[Records contained in a dataset]
↓

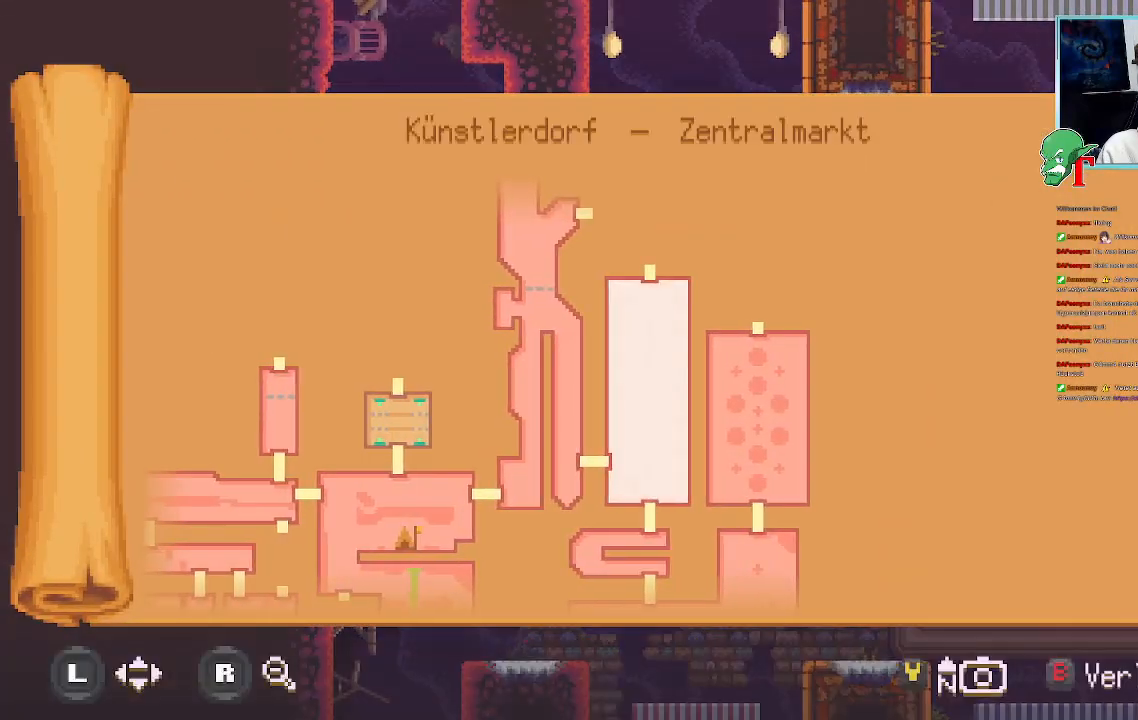
{"dt_ms": 504, "buttons": [], "left_stick": "down", "right_stick": "center", "events": [[453, "left_stick", "down"]]}
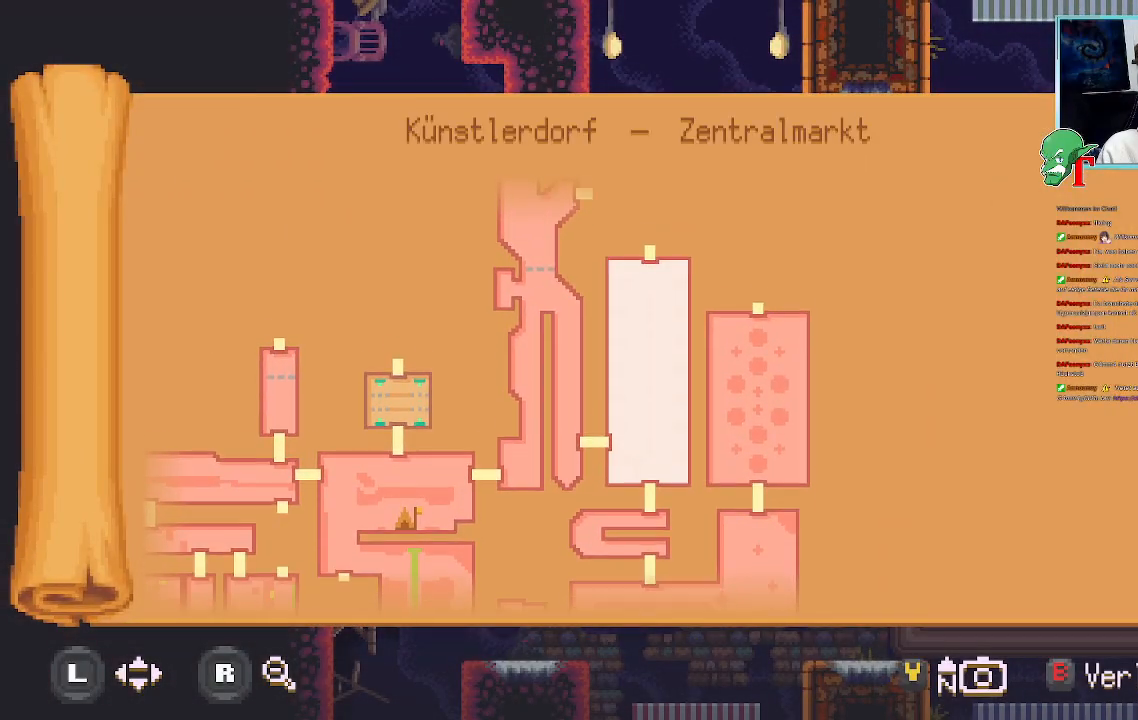
{"dt_ms": 503, "buttons": [], "left_stick": "center", "right_stick": "center", "events": [[218, "left_stick", "center"]]}
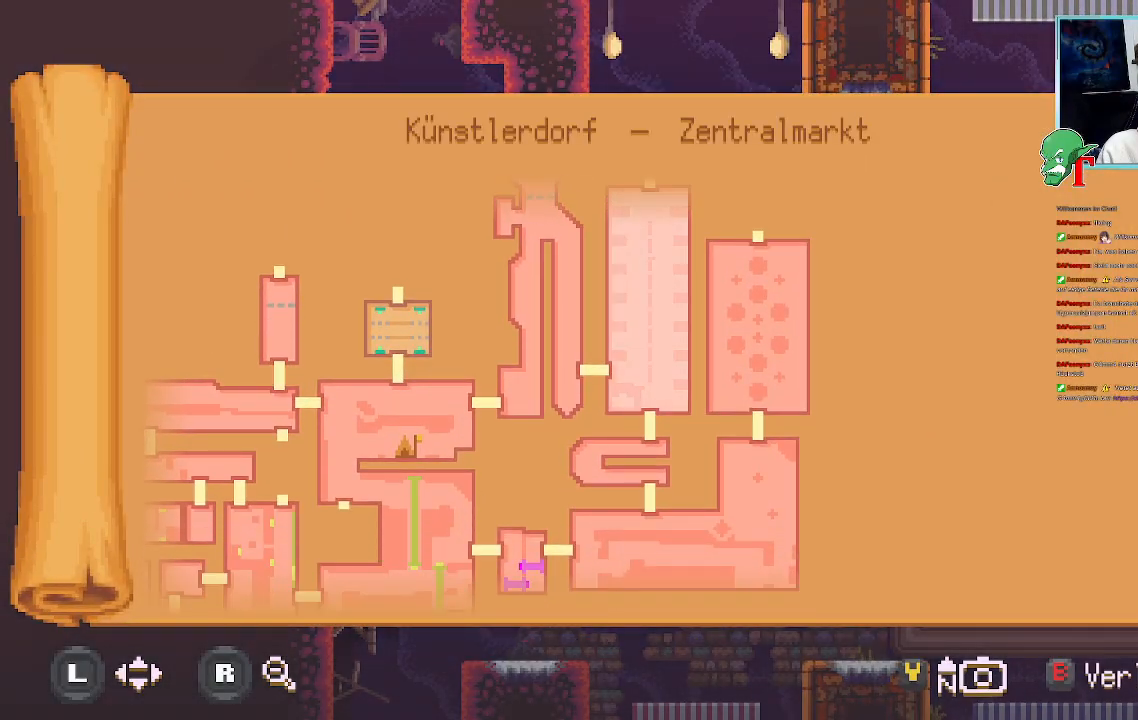
{"dt_ms": 504, "buttons": [], "left_stick": "center", "right_stick": "center", "events": []}
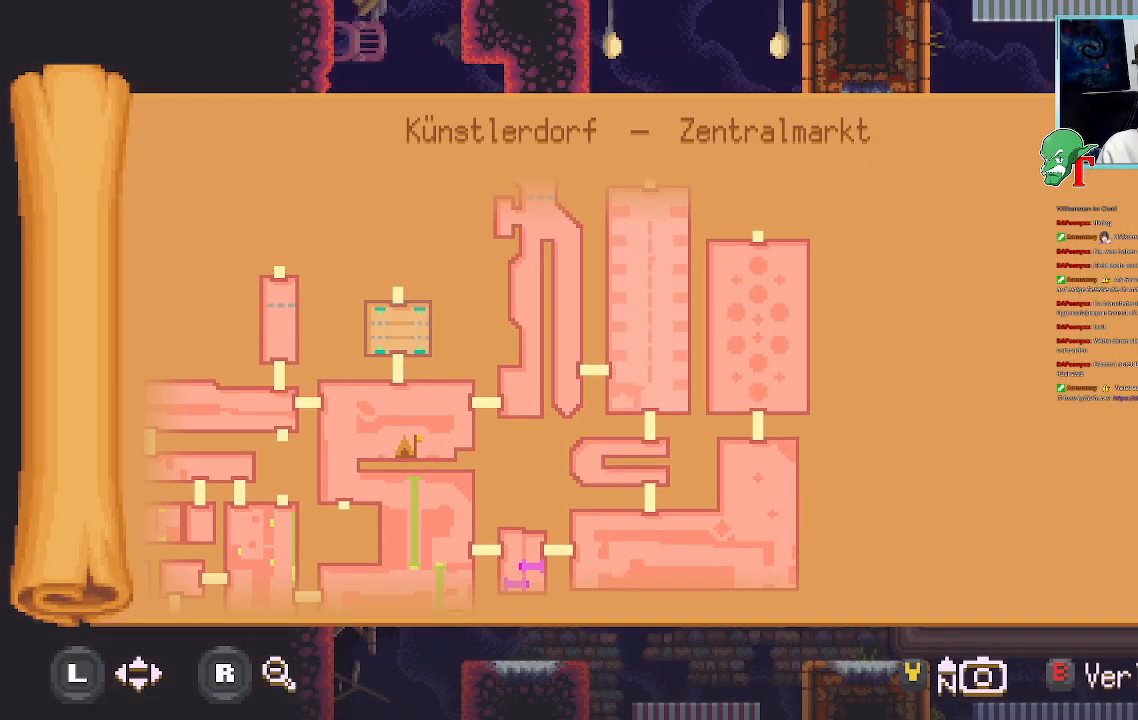
{"dt_ms": 487, "buttons": [], "left_stick": "center", "right_stick": "center", "events": []}
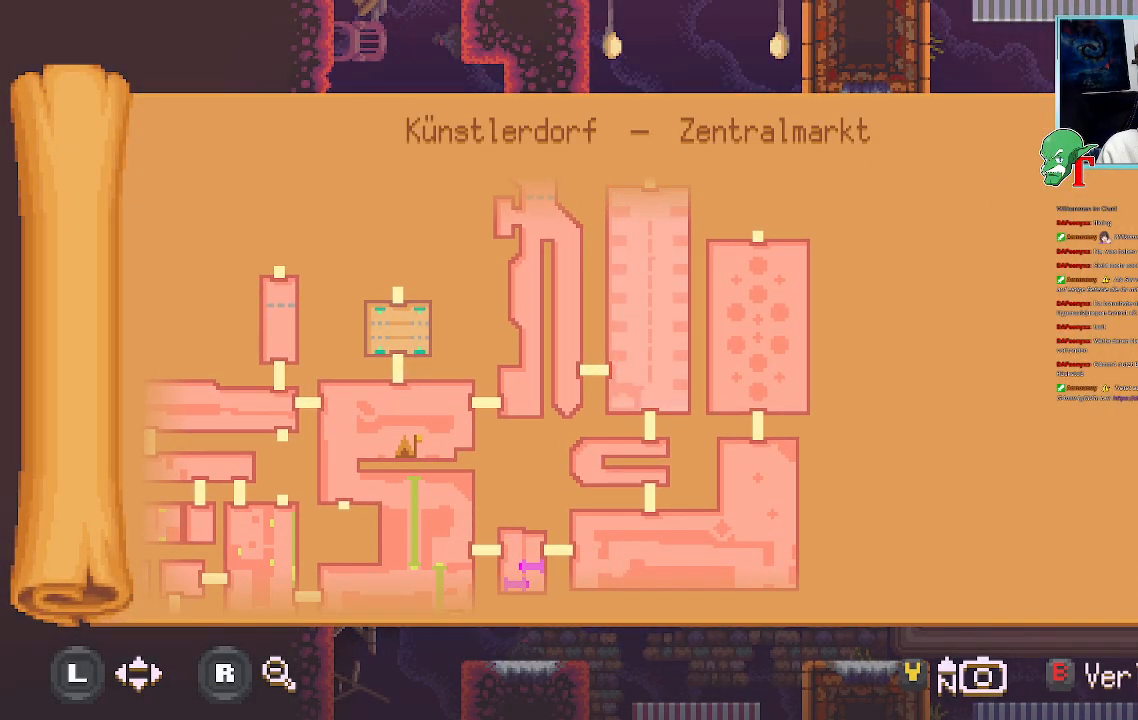
{"dt_ms": 504, "buttons": [], "left_stick": "center", "right_stick": "center", "events": []}
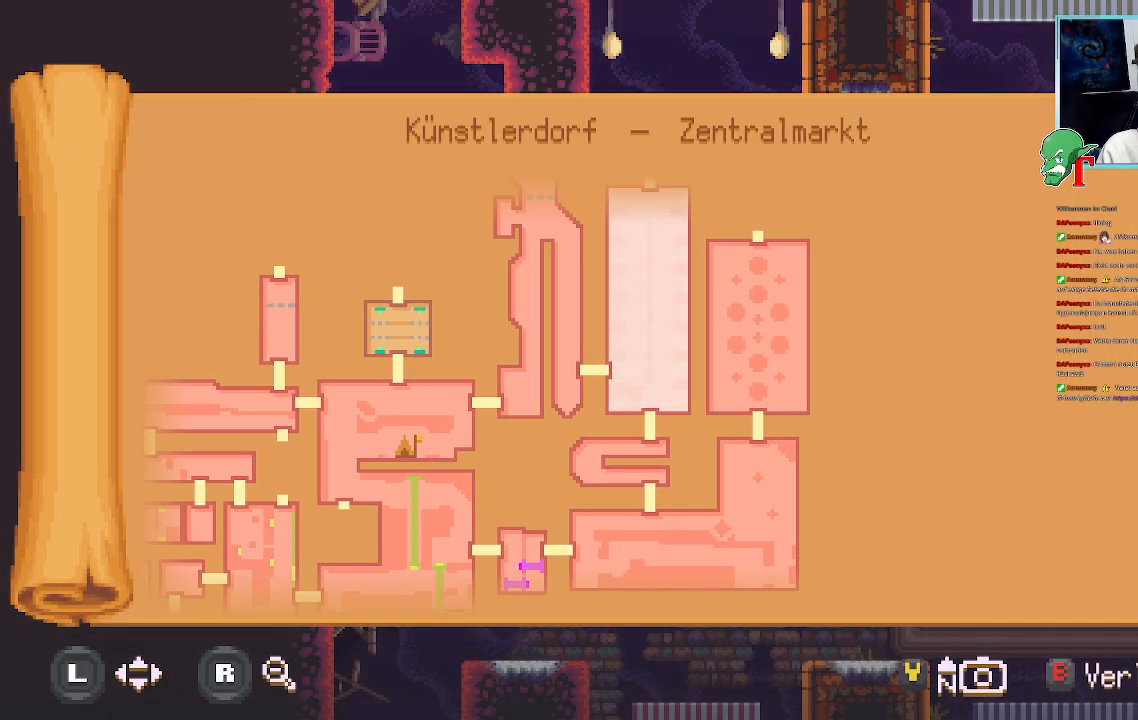
{"dt_ms": 504, "buttons": [], "left_stick": "center", "right_stick": "center", "events": []}
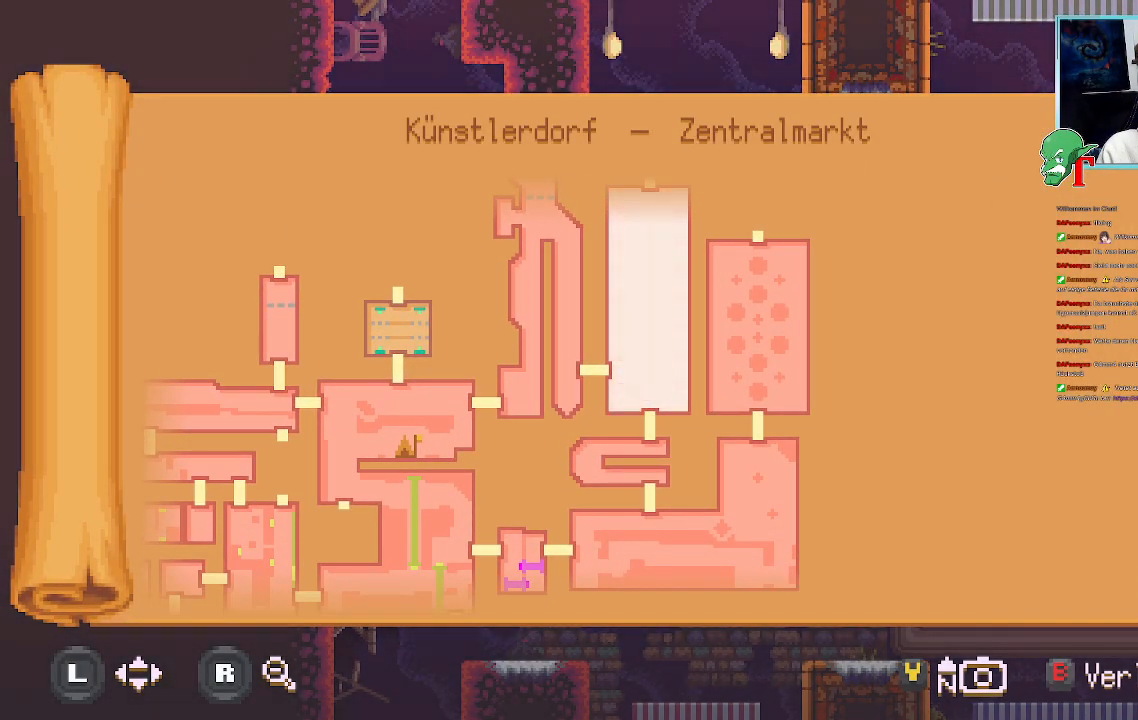
{"dt_ms": 503, "buttons": [], "left_stick": "center", "right_stick": "center", "events": []}
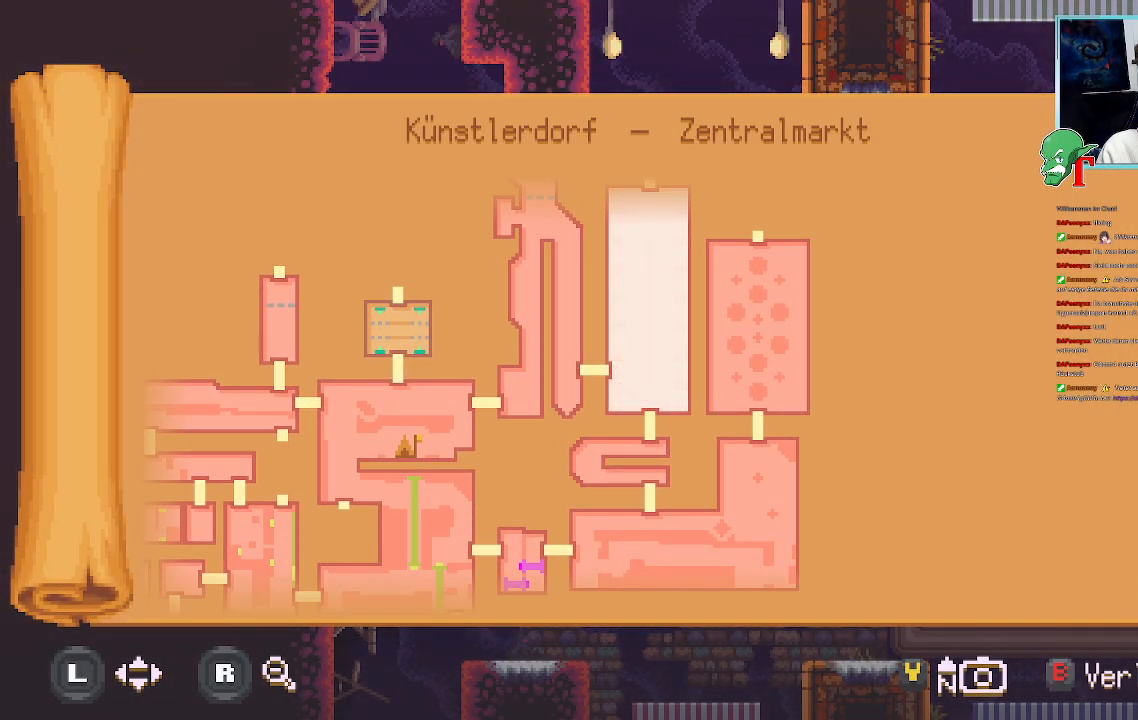
{"dt_ms": 487, "buttons": [], "left_stick": "up-right", "right_stick": "center", "events": [[303, "left_stick", "up-right"]]}
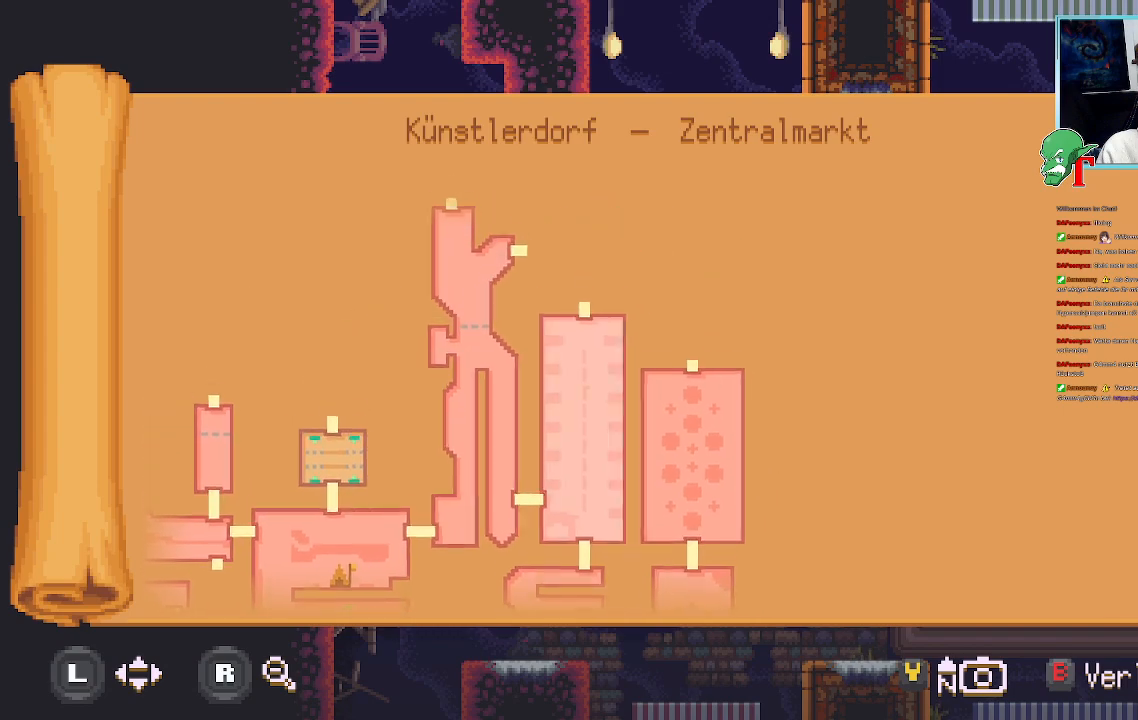
{"dt_ms": 504, "buttons": [], "left_stick": "center", "right_stick": "center", "events": [[17, "left_stick", "center"]]}
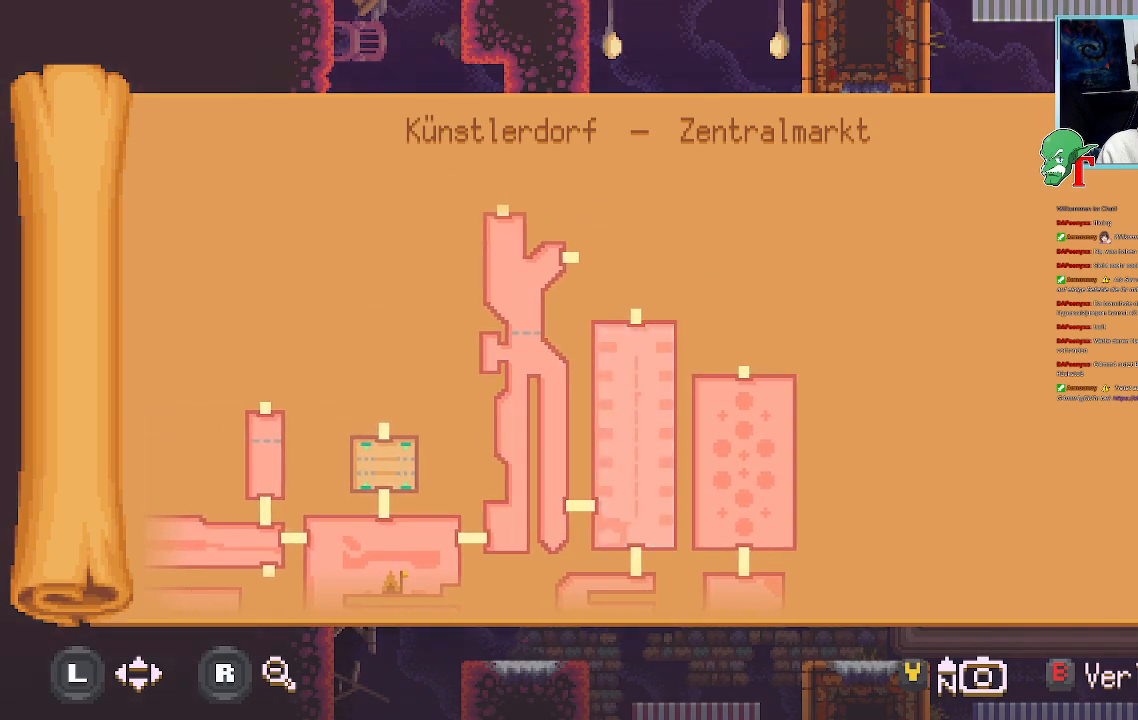
{"dt_ms": 504, "buttons": [], "left_stick": "center", "right_stick": "center", "events": []}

↑

§ **HOW TO COMPLETE THIS TASK**:
The required output is every line of the data above, set down exactly and stripped of pictures.

§ **EXERCISE RESPONSE**:
{"dt_ms": 504, "buttons": [], "left_stick": "down", "right_stick": "center", "events": [[453, "left_stick", "down"]]}
{"dt_ms": 503, "buttons": [], "left_stick": "center", "right_stick": "center", "events": [[218, "left_stick", "center"]]}
{"dt_ms": 504, "buttons": [], "left_stick": "center", "right_stick": "center", "events": []}
{"dt_ms": 487, "buttons": [], "left_stick": "center", "right_stick": "center", "events": []}
{"dt_ms": 504, "buttons": [], "left_stick": "center", "right_stick": "center", "events": []}
{"dt_ms": 504, "buttons": [], "left_stick": "center", "right_stick": "center", "events": []}
{"dt_ms": 503, "buttons": [], "left_stick": "center", "right_stick": "center", "events": []}
{"dt_ms": 487, "buttons": [], "left_stick": "up-right", "right_stick": "center", "events": [[303, "left_stick", "up-right"]]}
{"dt_ms": 504, "buttons": [], "left_stick": "center", "right_stick": "center", "events": [[17, "left_stick", "center"]]}
{"dt_ms": 504, "buttons": [], "left_stick": "center", "right_stick": "center", "events": []}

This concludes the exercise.